▸ Task directions:
Find the line containing "List each element's" in the listing below; reproduce it and every line after, exactly. Skip pictures.

▸ Given data:
= = =

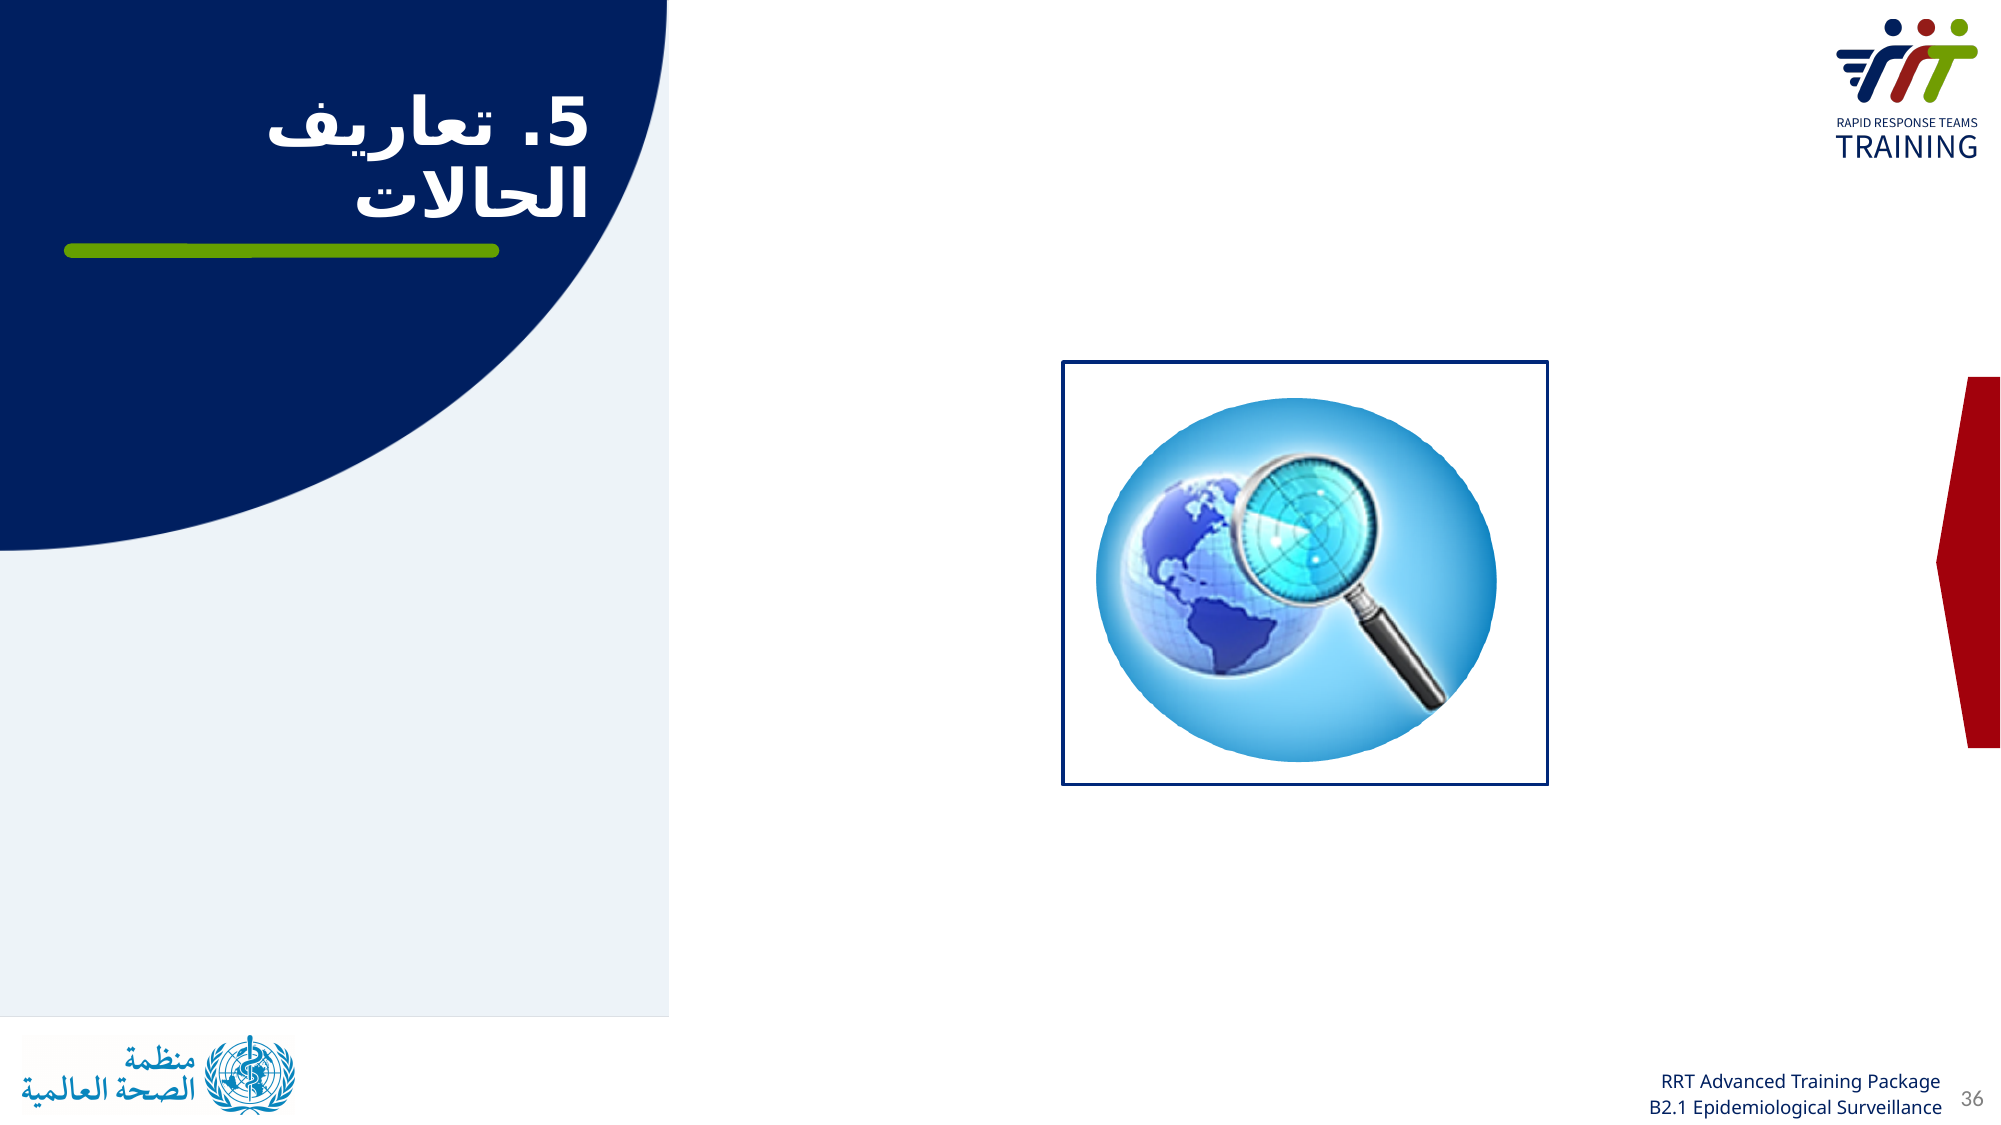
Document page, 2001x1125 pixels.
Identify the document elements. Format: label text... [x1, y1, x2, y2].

picture [1835, 19, 1978, 167]
picture [252, 1050, 258, 1059]
picture [1060, 360, 1549, 786]
title 5. تعاريف الحالات [63, 79, 600, 167]
picture [22, 1035, 295, 1115]
picture [0, 0, 669, 1018]
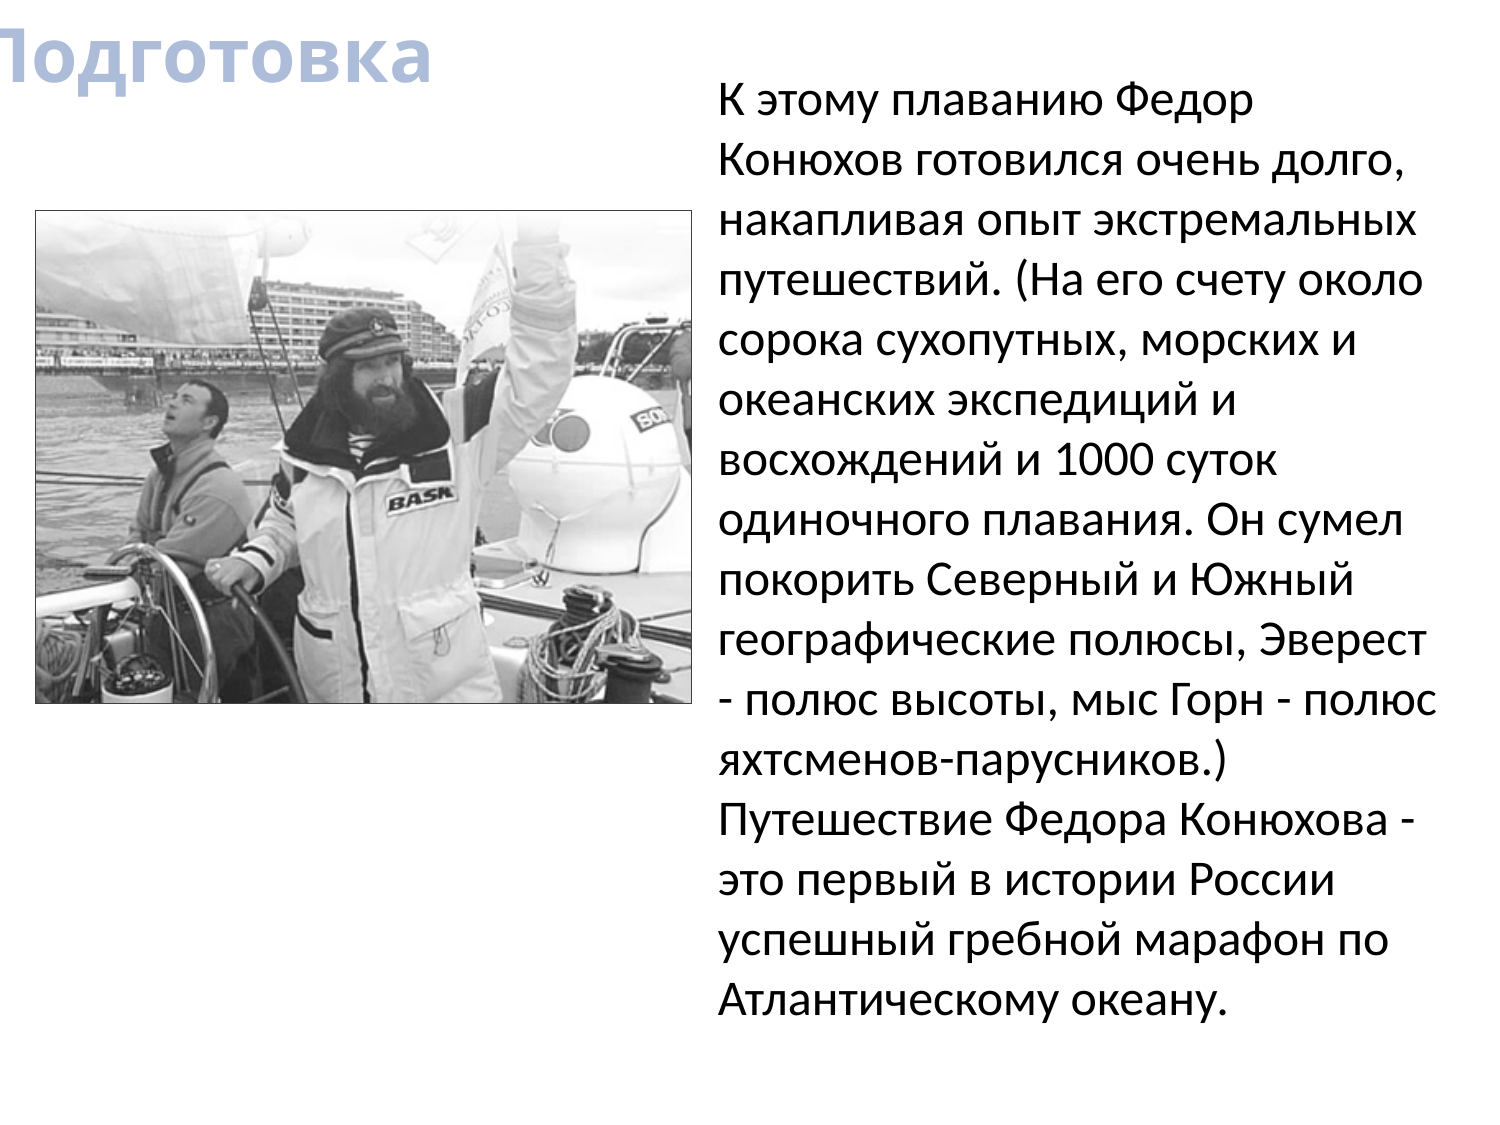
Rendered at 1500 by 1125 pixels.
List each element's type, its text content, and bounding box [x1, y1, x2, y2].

picture [34, 210, 692, 704]
text_box К этому плаванию Федор Конюхов готовился очень долго, накапливая опыт экстремальных путешествий. (На его счету около сорока сухопутных, морских и океанских экспедиций и восхождений и 1000 cyток одиночного плавания. Он сумел покорить Северный и Южный географические полюсы, Эверест - полюс высоты, мыс Горн - полюс яхтсменов-парусников.) Путешествие Федора Конюхова - это первый в истории России успешный гребной марафон по Атлантическому океану. [703, 58, 1453, 1034]
text_box Подготовка [0, 0, 450, 105]
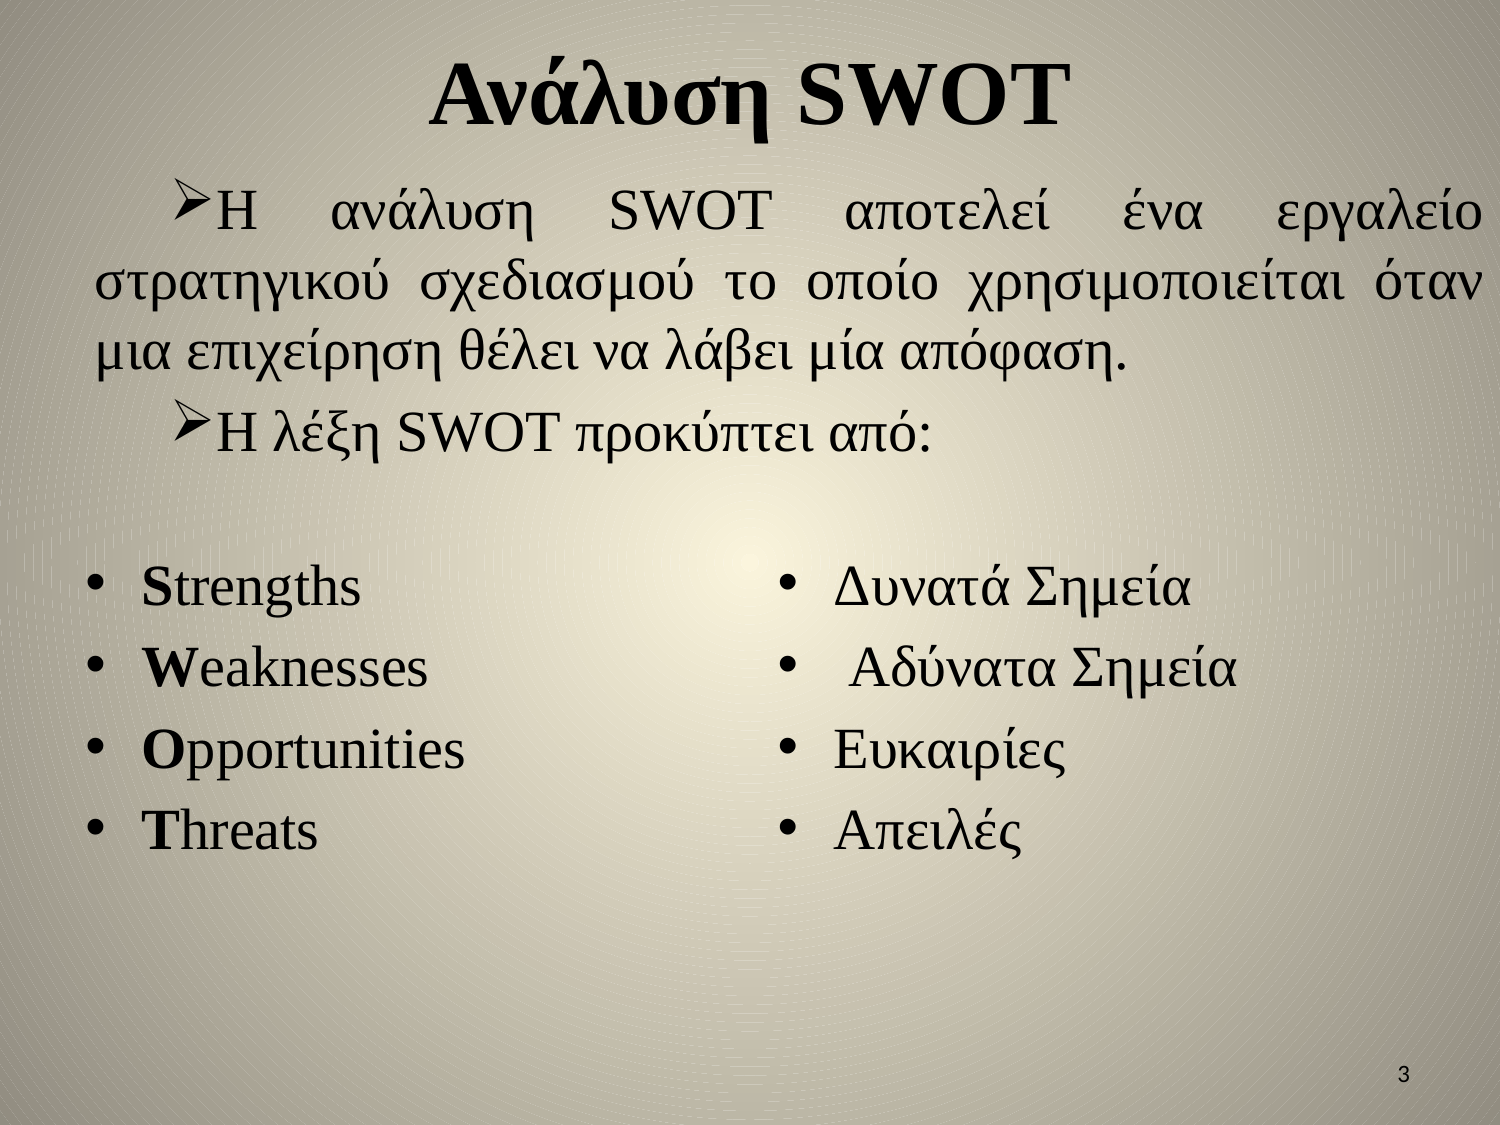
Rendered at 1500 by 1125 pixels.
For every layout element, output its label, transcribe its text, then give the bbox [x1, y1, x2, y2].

= = =

▸ Solution to the problem:
List each element's type, its text content, and bounding box [x1, y1, x2, y2].

picture [34, 210, 692, 704]
text_box К этому плаванию Федор Конюхов готовился очень долго, накапливая опыт экстремальных путешествий. (На его счету около сорока сухопутных, морских и океанских экспедиций и восхождений и 1000 cyток одиночного плавания. Он сумел покорить Северный и Южный географические полюсы, Эверест - полюс высоты, мыс Горн - полюс яхтсменов-парусников.) Путешествие Федора Конюхова - это первый в истории России успешный гребной марафон по Атлантическому океану. [703, 58, 1453, 1034]
text_box Подготовка [0, 0, 450, 105]
Rendered at 1500 by 1125 pixels.
For every layout element, output its label, transcribe its text, then give the bbox [x1, y1, x2, y2].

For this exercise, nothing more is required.